*** Block opens ***

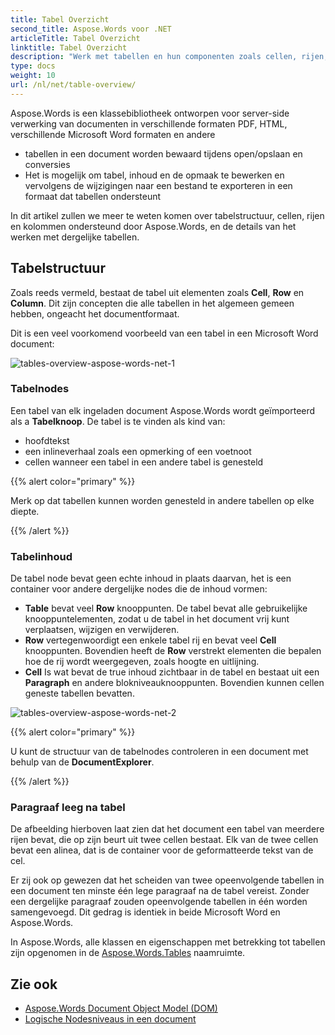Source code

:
 ```yaml
---
title: Tabel Overzicht
second_title: Aspose.Words voor .NET
articleTitle: Tabel Overzicht
linktitle: Tabel Overzicht
description: "Werk met tabellen en hun componenten zoals cellen, rijen, kolommen in Aspose.Words voor .NET. Hoe te werken met tabellen in C#."
type: docs
weight: 10
url: /nl/net/table-overview/
---
```


Aspose.Words is een klassebibliotheek ontworpen voor server-side verwerking van documenten in verschillende formaten PDF, HTML, verschillende Microsoft Word formaten en andere

* tabellen in een document worden bewaard tijdens open/opslaan en conversies
* Het is mogelijk om tabel, inhoud en de opmaak te bewerken en vervolgens de wijzigingen naar een bestand te exporteren in een formaat dat tabellen ondersteunt

In dit artikel zullen we meer te weten komen over tabelstructuur, cellen, rijen en kolommen ondersteund door Aspose.Words, en de details van het werken met dergelijke tabellen.

## Tabelstructuur

Zoals reeds vermeld, bestaat de tabel uit elementen zoals **Cell**, **Row** en **Column**. Dit zijn concepten die alle tabellen in het algemeen gemeen hebben, ongeacht het documentformaat.

Dit is een veel voorkomend voorbeeld van een tabel in een Microsoft Word document:

![tables-overview-aspose-words-net-1](/words/net/table-overview/tables-overview-1.png)

### Tabelnodes

Een tabel van elk ingeladen document Aspose.Words wordt geïmporteerd als a **Tabelknoop**. De tabel is te vinden als kind van:

- hoofdtekst
- een inlineverhaal zoals een opmerking of een voetnoot
- cellen wanneer een tabel in een andere tabel is genesteld

{{% alert color="primary" %}}

Merk op dat tabellen kunnen worden genesteld in andere tabellen op elke diepte.

{{% /alert %}}

### Tabelinhoud

De tabel node bevat geen echte inhoud in plaats daarvan, het is een container voor andere dergelijke nodes die de inhoud vormen:

- **Table** bevat veel **Row** knooppunten. De tabel bevat alle gebruikelijke knooppuntelementen, zodat u de tabel in het document vrij kunt verplaatsen, wijzigen en verwijderen.
- **Row** vertegenwoordigt een enkele tabel rij en bevat veel **Cell** knooppunten. Bovendien heeft de **Row** verstrekt elementen die bepalen hoe de rij wordt weergegeven, zoals hoogte en uitlijning.
- **Cell** Is wat bevat de true inhoud zichtbaar in de tabel en bestaat uit een **Paragraph** en andere blokniveauknooppunten. Bovendien kunnen cellen geneste tabellen bevatten.

![tables-overview-aspose-words-net-2](/words/net/table-overview/tables-overview-2.png)

{{% alert color="primary" %}}

U kunt de structuur van de tabelnodes controleren in een document met behulp van de **DocumentExplorer**.

{{% /alert %}}

### Paragraaf leeg na tabel

De afbeelding hierboven laat zien dat het document een tabel van meerdere rijen bevat, die op zijn beurt uit twee cellen bestaat. Elk van de twee cellen bevat een alinea, dat is de container voor de geformatteerde tekst van de cel.

Er zij ook op gewezen dat het scheiden van twee opeenvolgende tabellen in een document ten minste één lege paragraaf na de tabel vereist. Zonder een dergelijke paragraaf zouden opeenvolgende tabellen in één worden samengevoegd. Dit gedrag is identiek in beide Microsoft Word en Aspose.Words.

In Aspose.Words, alle klassen en eigenschappen met betrekking tot tabellen zijn opgenomen in de [Aspose.Words.Tables](https://reference.aspose.com/words/net/aspose.words.tables/) naamruimte.

## Zie ook

* [Aspose.Words Document Object Model (DOM)](/words/nl/net/aspose-words-document-object-model/)
* [Logische Nodesniveaus in een document](/words/nl/net/logical-levels-of-nodes-in-a-document/)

*** Block closes ***

With the line holding "Dit is een veel" as the first and the line holding "Een tabel van elk" as the last, set down that range of the entries above exactly, and nothing else.

Reply:
Dit is een veel voorkomend voorbeeld van een tabel in een Microsoft Word document:

![tables-overview-aspose-words-net-1](/words/net/table-overview/tables-overview-1.png)

### Tabelnodes

Een tabel van elk ingeladen document Aspose.Words wordt geïmporteerd als a **Tabelknoop**. De tabel is te vinden als kind van:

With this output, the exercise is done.